*** Opening Records supplied ***

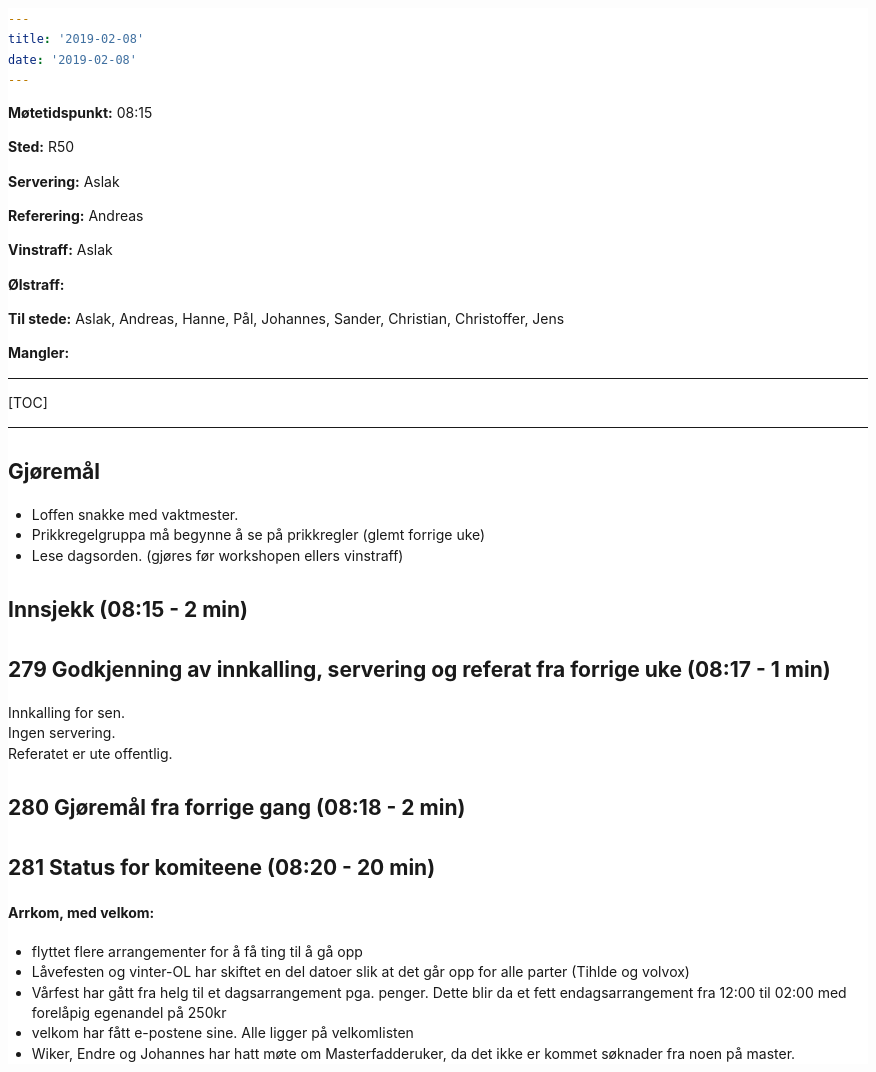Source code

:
 ```yaml
---
title: '2019-02-08'
date: '2019-02-08'
---
```


**Møtetidspunkt:** 08:15

**Sted:** R50

**Servering:** Aslak

**Referering:** Andreas

**Vinstraff:** Aslak

**Ølstraff:**

**Til stede:**  Aslak, Andreas, Hanne, Pål, Johannes, Sander, Christian, Christoffer, Jens

**Mangler:**  

- - -

[TOC]

- - -

## Gjøremål

- Loffen snakke med vaktmester.  
- Prikkregelgruppa må begynne å se på prikkregler (glemt forrige uke)  
- Lese dagsorden. (gjøres før workshopen ellers vinstraff)


## Innsjekk (08:15 - 2 min)  


## 279 Godkjenning av innkalling, servering og referat fra forrige uke (08:17 - 1 min)  
Innkalling for sen.  
Ingen servering.  
Referatet er ute offentlig.

## 280 Gjøremål fra forrige gang (08:18 - 2 min)


## 281 Status for komiteene (08:20 - 20 min)

#### Arrkom, med velkom: 

 - flyttet flere arrangementer for å få ting til å gå opp 
 - Låvefesten og vinter-OL har skiftet en del datoer slik at det går opp for alle parter (Tihlde og volvox)
 - Vårfest har gått fra helg til et dagsarrangement pga. penger. Dette blir da et fett endagsarrangement fra 12:00 til 02:00 med forelåpig egenandel på 250kr 
 - velkom har fått e-postene sine. Alle ligger på velkomlisten
 - Wiker, Endre og Johannes har hatt møte om Masterfadderuker, da det ikke er kommet søknader fra noen på master. 
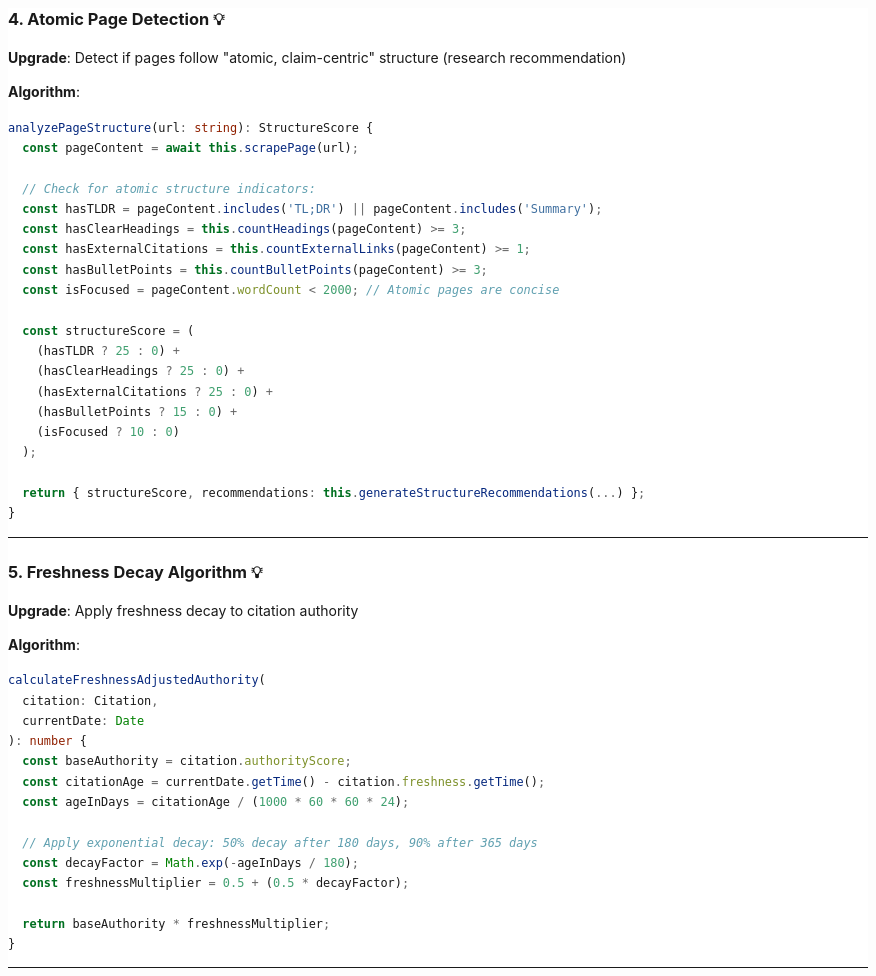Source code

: 
### 4. **Atomic Page Detection** 💡
**Upgrade**: Detect if pages follow "atomic, claim-centric" structure (research recommendation)

**Algorithm**:
```typescript
analyzePageStructure(url: string): StructureScore {
  const pageContent = await this.scrapePage(url);
  
  // Check for atomic structure indicators:
  const hasTLDR = pageContent.includes('TL;DR') || pageContent.includes('Summary');
  const hasClearHeadings = this.countHeadings(pageContent) >= 3;
  const hasExternalCitations = this.countExternalLinks(pageContent) >= 1;
  const hasBulletPoints = this.countBulletPoints(pageContent) >= 3;
  const isFocused = pageContent.wordCount < 2000; // Atomic pages are concise
  
  const structureScore = (
    (hasTLDR ? 25 : 0) +
    (hasClearHeadings ? 25 : 0) +
    (hasExternalCitations ? 25 : 0) +
    (hasBulletPoints ? 15 : 0) +
    (isFocused ? 10 : 0)
  );
  
  return { structureScore, recommendations: this.generateStructureRecommendations(...) };
}
```

---

### 5. **Freshness Decay Algorithm** 💡
**Upgrade**: Apply freshness decay to citation authority

**Algorithm**:
```typescript
calculateFreshnessAdjustedAuthority(
  citation: Citation,
  currentDate: Date
): number {
  const baseAuthority = citation.authorityScore;
  const citationAge = currentDate.getTime() - citation.freshness.getTime();
  const ageInDays = citationAge / (1000 * 60 * 60 * 24);
  
  // Apply exponential decay: 50% decay after 180 days, 90% after 365 days
  const decayFactor = Math.exp(-ageInDays / 180);
  const freshnessMultiplier = 0.5 + (0.5 * decayFactor);
  
  return baseAuthority * freshnessMultiplier;
}
```

---
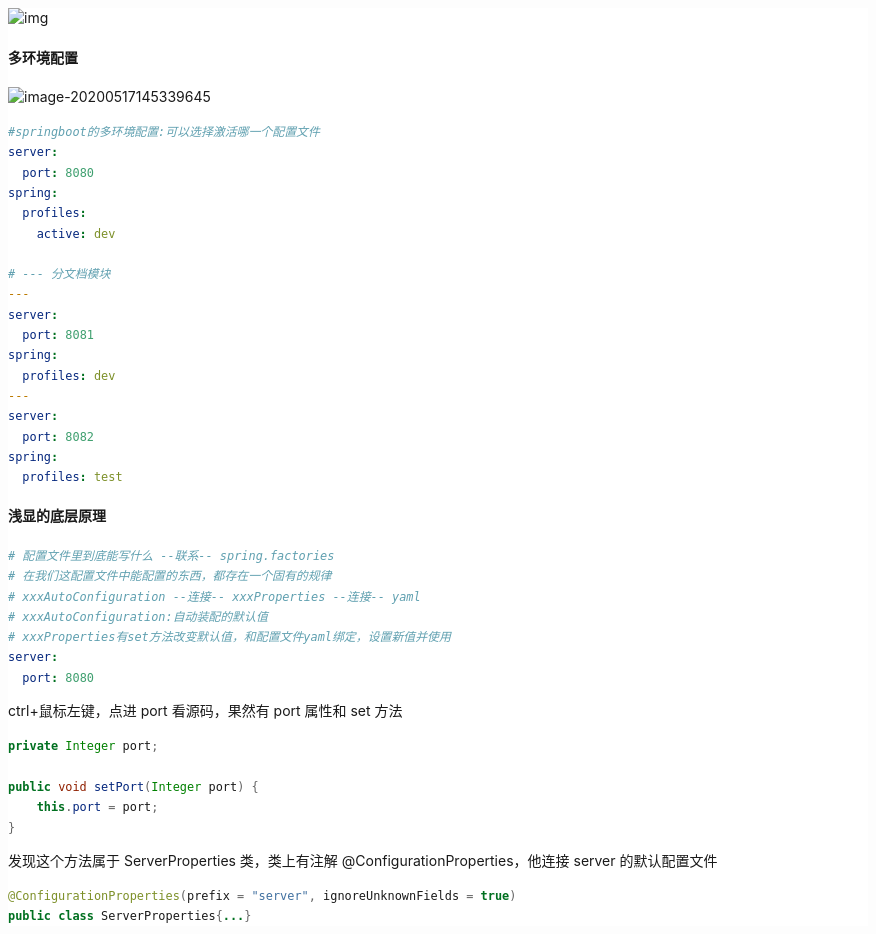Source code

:   ![img](https://upload-images.jianshu.io/upload_images/3145530-10035c6af8e90a7c?imageMogr2/auto-orient/strip|imageView2/2/w/432/format/webp)

#### 多环境配置

![image-20200517145339645](C:\Users\peng\AppData\Roaming\Typora\typora-user-images\image-20200517145339645.png)

```yaml
#springboot的多环境配置:可以选择激活哪一个配置文件
server:
  port: 8080
spring:
  profiles:
    active: dev

# --- 分文档模块
---
server:
  port: 8081
spring:
  profiles: dev
---
server:
  port: 8082
spring:
  profiles: test
```

#### 浅显的底层原理

```yaml
# 配置文件里到底能写什么 --联系-- spring.factories
# 在我们这配置文件中能配置的东西，都存在一个固有的规律
# xxxAutoConfiguration --连接-- xxxProperties --连接-- yaml
# xxxAutoConfiguration:自动装配的默认值
# xxxProperties有set方法改变默认值，和配置文件yaml绑定，设置新值并使用
server:
  port: 8080
```

ctrl+鼠标左键，点进 port 看源码，果然有 port 属性和 set 方法

```java
private Integer port;

public void setPort(Integer port) {
    this.port = port;
}
```

发现这个方法属于 ServerProperties 类，类上有注解 @ConfigurationProperties，他连接 server 的默认配置文件

```java
@ConfigurationProperties(prefix = "server", ignoreUnknownFields = true)
public class ServerProperties{...}
```
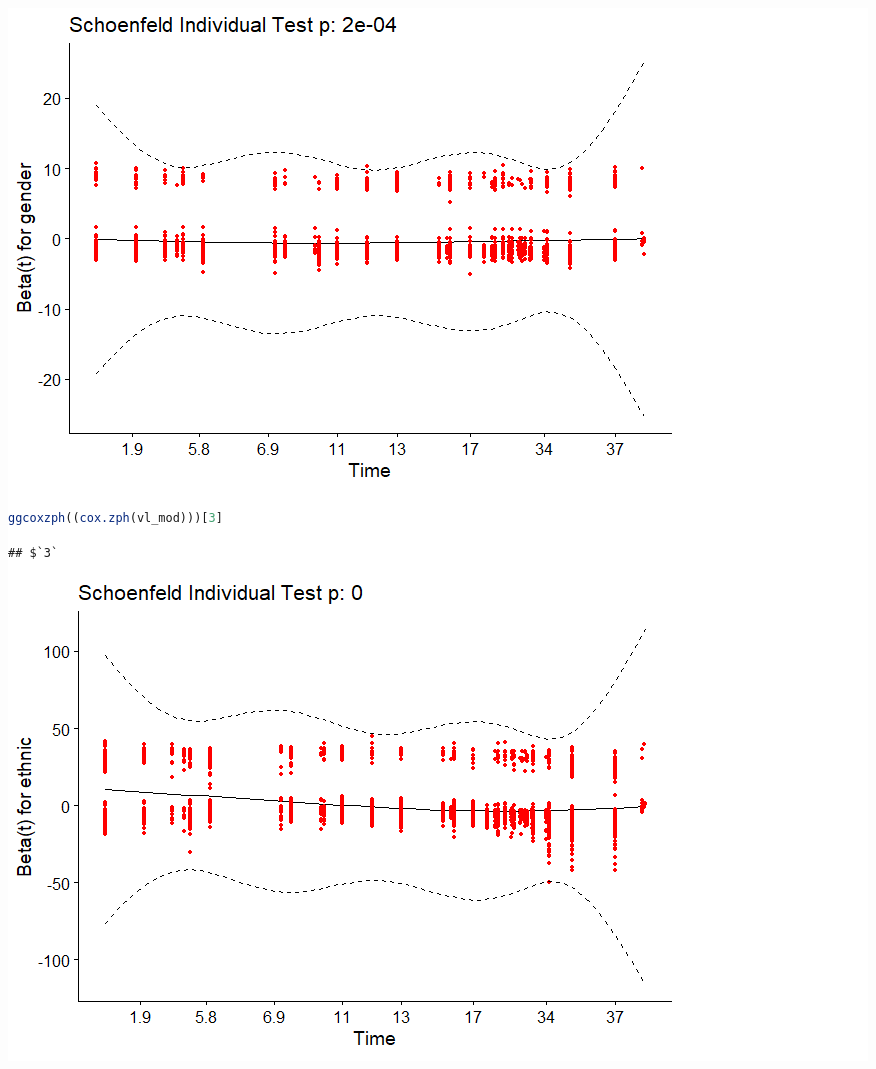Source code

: ![](Cox-regression-with-time-varying-covariates_files/figure-gfm/unnamed-chunk-16-2.png)

``` r
ggcoxzph((cox.zph(vl_mod)))[3]
```

    ## $`3`

![](Cox-regression-with-time-varying-covariates_files/figure-gfm/unnamed-chunk-16-3.png)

*** Closing Records supplied ***

→ **Task objective**
Across the whole listing, show each line where the word "decayFactor" occurs.

→ **Solution**
  const decayFactor = Math.exp(-ageInDays / 180);
  const freshnessMultiplier = 0.5 + (0.5 * decayFactor);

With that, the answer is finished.